Tariffs on imports from China and efforts to block companies trading with China from receiving federal incentives are suffocating a nascent U.S. battery industry. Trump’s theory was that cutting trade with China would spark a manufacturing investment boom in the U.S. The problem is that the U.S. has fallen so far behind China in terms of cutting-edge manufacturing know-how that it can’t build its own version of China’s factories without using Chinese components and materials, if not Chinese technology and investment.
Or, as The New York Times puts it: “the United States needs to rely on foreign components and know-how as it builds its own supply chains and expertise, much as China did in the auto industry.”
In other words, if the U.S. is serious about putting Americans back into menial sweat-shop jobs, it needs to do what China did: ring-fence the domestic market behind import tariffs and regulatory barriers, suppress wage growth and worker protections, create incentives for Chinese investment in domestic joint manufacturing ventures, phase in technology-transfer requirements, then reverse-engineer China’s leading-edge technologies to create home-grown manufacturing giants, and lavish them with tax breaks and subsidies until they dominate their industry worldwide.
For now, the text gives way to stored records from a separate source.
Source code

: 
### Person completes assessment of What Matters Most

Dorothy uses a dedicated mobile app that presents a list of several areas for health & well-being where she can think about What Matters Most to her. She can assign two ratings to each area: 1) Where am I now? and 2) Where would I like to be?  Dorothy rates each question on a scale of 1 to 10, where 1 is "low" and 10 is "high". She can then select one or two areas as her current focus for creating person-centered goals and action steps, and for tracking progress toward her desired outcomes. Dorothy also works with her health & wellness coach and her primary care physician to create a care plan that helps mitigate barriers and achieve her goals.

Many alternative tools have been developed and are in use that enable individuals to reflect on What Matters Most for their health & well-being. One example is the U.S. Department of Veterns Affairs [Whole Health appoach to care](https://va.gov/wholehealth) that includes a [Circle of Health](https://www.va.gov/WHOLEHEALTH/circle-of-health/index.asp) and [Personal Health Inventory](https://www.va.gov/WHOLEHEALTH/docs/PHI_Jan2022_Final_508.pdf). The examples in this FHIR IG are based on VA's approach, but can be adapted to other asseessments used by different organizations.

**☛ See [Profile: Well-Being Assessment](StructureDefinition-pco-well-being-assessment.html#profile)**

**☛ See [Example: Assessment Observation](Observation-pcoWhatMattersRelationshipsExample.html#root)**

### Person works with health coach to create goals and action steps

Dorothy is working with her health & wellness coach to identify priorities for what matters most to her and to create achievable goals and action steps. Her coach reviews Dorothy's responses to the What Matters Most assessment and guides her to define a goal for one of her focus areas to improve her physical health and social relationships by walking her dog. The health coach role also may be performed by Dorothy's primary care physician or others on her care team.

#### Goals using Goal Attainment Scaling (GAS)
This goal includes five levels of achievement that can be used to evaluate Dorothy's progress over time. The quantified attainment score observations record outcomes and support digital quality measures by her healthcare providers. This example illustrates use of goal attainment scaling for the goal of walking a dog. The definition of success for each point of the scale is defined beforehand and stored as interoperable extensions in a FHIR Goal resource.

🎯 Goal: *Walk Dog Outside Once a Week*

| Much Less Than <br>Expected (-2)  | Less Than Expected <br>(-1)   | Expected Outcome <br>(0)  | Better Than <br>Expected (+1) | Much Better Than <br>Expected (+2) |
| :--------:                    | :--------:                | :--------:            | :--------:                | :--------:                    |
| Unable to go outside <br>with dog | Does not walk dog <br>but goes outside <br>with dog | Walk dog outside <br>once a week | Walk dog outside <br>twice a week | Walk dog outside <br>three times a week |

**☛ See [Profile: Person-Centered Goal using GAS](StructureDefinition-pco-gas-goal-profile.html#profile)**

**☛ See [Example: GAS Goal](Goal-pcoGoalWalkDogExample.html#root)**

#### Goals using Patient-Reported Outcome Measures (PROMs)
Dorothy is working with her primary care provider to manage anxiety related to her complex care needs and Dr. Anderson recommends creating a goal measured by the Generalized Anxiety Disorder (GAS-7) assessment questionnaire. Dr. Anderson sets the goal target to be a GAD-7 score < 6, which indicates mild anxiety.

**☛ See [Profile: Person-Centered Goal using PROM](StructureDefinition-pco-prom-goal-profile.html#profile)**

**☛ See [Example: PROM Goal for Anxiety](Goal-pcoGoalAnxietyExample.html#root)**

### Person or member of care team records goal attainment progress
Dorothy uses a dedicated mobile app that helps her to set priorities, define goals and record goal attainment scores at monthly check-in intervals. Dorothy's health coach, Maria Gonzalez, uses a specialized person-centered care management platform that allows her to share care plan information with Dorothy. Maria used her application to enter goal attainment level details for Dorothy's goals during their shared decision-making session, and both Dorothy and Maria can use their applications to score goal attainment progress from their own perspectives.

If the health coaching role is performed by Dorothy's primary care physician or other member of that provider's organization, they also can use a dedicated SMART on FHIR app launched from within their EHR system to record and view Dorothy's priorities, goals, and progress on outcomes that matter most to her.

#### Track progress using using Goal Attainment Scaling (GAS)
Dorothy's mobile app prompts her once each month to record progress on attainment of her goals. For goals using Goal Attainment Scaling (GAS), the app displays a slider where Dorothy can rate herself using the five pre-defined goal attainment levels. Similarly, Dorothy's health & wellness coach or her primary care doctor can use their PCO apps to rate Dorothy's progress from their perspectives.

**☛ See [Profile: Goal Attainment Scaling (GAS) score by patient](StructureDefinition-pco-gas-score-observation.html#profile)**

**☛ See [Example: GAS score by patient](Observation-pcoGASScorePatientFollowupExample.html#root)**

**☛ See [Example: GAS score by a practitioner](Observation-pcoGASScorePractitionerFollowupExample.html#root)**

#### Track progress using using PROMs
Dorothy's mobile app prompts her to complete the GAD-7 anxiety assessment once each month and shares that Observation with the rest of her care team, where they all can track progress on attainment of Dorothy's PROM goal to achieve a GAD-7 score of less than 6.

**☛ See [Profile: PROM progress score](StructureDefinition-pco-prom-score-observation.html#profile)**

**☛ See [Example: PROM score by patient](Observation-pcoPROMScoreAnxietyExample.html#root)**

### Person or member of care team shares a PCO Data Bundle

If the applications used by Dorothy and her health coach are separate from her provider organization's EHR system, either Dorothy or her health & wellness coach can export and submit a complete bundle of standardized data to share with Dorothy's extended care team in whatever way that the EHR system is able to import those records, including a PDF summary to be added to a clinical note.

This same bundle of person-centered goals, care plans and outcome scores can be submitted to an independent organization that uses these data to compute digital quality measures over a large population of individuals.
But Trump seems determined to undermine American competitiveness root and branch. Just to show how determined he is to discourage new investment and innovation to protect obsolete technology, he signed Thursday a law blocking California’s plan to ban sales of gas-powered vehicles in the state by 2035. His administration has meanwhile cut public funding for health research to its lowest in a decade. And a section—Section 899—in his One Big Beautiful Bill for tax and spending cuts (still battling its way through the Senate) risks scaring away foreign investors by threatening them with a “revenge tax.”
The revenge tax would be imposed on foreign entities from countries that impose digital service taxes or a so-called “diverted profits” tax. The trouble is that most developed countries now impose such taxes as part of an effort by the Organization for Economic Co-operation and Development to stamp out a corporate tax-evasion tactic known as “base erosion and profit shifting.” Simply put, companies declare their sales and profits to have been generated in a country with low taxes to avoid paying higher taxes to countries where their products are delivered. The result: in 2021, the OECD’s 135 members, including the United States, agreed to impose by this year a Global Minimum Tax of 15% on multinationals with more than €750 million in annual revenue. Known as “the Google tax,” 55 jurisdictions have already put a GMT into force. The GMT was supported by the administration of former President Joe Biden. Trump naturally rejected it and declared it void in the U.S.